● REQUEST A
Print everything from "Tough situation!  As" down to "improving team communication." in the advice column about a colleague who dominates meetings.

Ask Mariposa: Creating Positive and Collaborative Communication

Demitri asks: My colleague has an answer for everything and dominates all of our team meetings, screaming for attention.  She bulldozes ideas and ridicules anyone who disagrees. No one on our team wants to step up and call her out on this “annoying” behavior.  What can I/we do to create a more effective and positive experience in our meetings when we need to work with this type of person?  

Dina Silver, Executive Leadership Coach responds:

Tough situation!  As you are already experiencing, colleagues who dominate meetings create a range of challenges for other team members including: creating an atmosphere of annoyance, distaste, disaffection and disappointment for all present who are unable to participate fully and see no way to stop the bulldozer.  Meetings become solo acts for the benefit of the loudest voice instead of forums for team collaboration.

It is the responsibility of the team leader to intervene in order to create a safe, innovative and participatory forum for all employees.  Consider speaking to the team leader offline about this issue.  Frame it as a need for stronger team dialogue and a desire for your meetings to be a forum where all voices are essential.   Offer ideas for improving team communication.

● REQUEST B
Swap "photo" for "image" throughout the listing below and give the listing again with nothing else changed. Omit the pictures.

● ITEMS
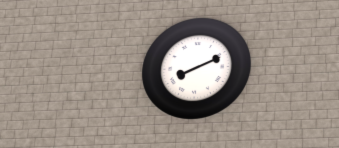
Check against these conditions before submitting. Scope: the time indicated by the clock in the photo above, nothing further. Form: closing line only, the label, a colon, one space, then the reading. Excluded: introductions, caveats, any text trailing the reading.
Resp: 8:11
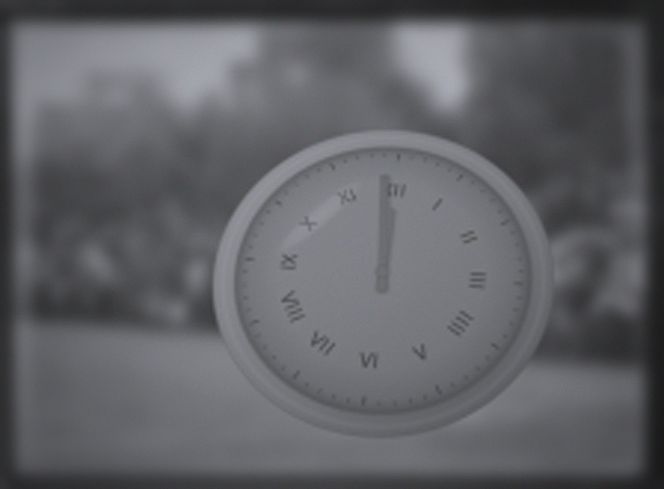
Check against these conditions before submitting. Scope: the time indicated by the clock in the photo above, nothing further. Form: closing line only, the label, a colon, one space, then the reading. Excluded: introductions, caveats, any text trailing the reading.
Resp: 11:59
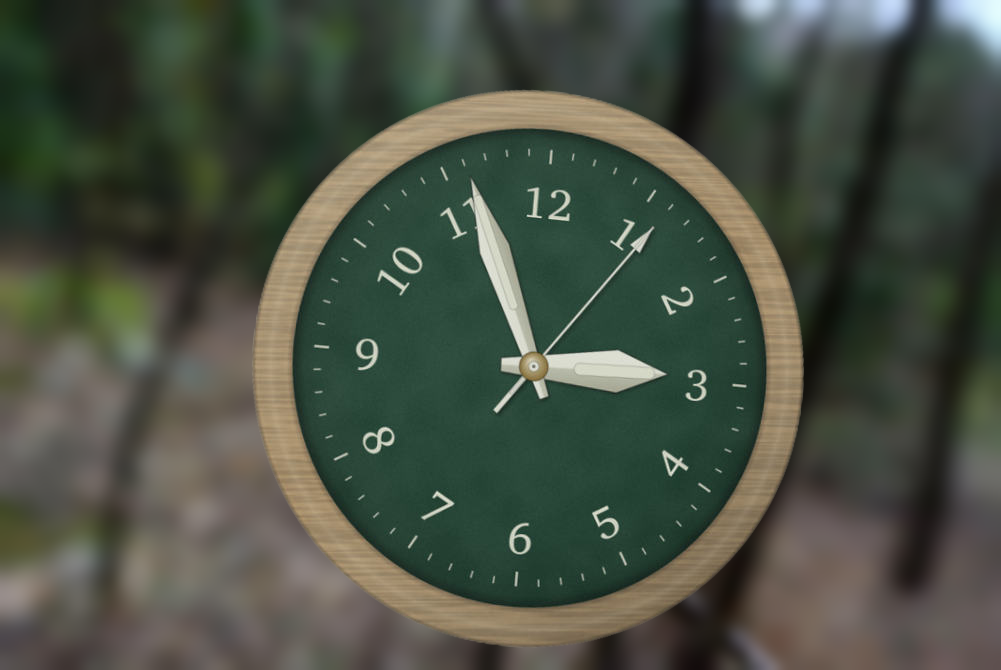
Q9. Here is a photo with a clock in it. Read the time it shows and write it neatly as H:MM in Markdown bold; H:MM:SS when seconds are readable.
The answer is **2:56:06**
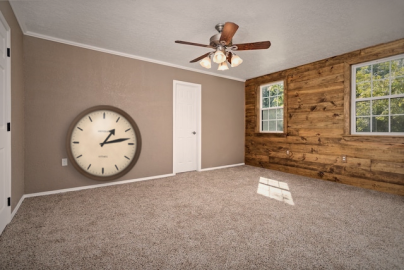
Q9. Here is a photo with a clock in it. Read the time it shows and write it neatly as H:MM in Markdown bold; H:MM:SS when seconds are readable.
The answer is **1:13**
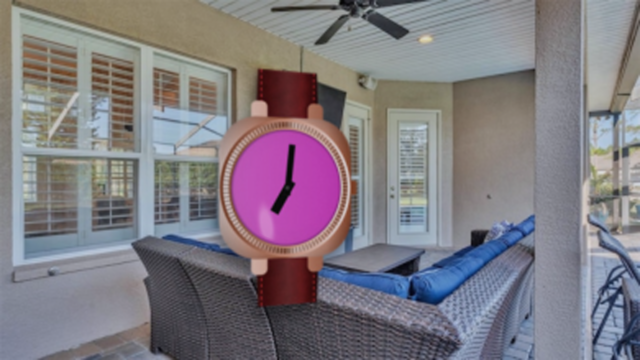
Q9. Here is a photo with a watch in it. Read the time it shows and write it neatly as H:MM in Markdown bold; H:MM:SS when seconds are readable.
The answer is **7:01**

● EXERCISE RESULT A
Tough situation!  As you are already experiencing, colleagues who dominate meetings create a range of challenges for other team members including: creating an atmosphere of annoyance, distaste, disaffection and disappointment for all present who are unable to participate fully and see no way to stop the bulldozer.  Meetings become solo acts for the benefit of the loudest voice instead of forums for team collaboration.

It is the responsibility of the team leader to intervene in order to create a safe, innovative and participatory forum for all employees.  Consider speaking to the team leader offline about this issue.  Frame it as a need for stronger team dialogue and a desire for your meetings to be a forum where all voices are essential.   Offer ideas for improving team communication.

● EXERCISE RESULT B
Check against these conditions before submitting. Scope: the time indicated by the clock in the image above, nothing further. Form: closing line only, the label, a colon, one space, then the reading. Excluded: introductions, caveats, any text trailing the reading.
Resp: 8:11
Check against these conditions before submitting. Scope: the time indicated by the clock in the image above, nothing further. Form: closing line only, the label, a colon, one space, then the reading. Excluded: introductions, caveats, any text trailing the reading.
Resp: 11:59
Q9. Here is a image with a clock in it. Read the time it shows and write it neatly as H:MM in Markdown bold; H:MM:SS when seconds are readable.
The answer is **2:56:06**
Q9. Here is a image with a clock in it. Read the time it shows and write it neatly as H:MM in Markdown bold; H:MM:SS when seconds are readable.
The answer is **1:13**
Q9. Here is a image with a watch in it. Read the time it shows and write it neatly as H:MM in Markdown bold; H:MM:SS when seconds are readable.
The answer is **7:01**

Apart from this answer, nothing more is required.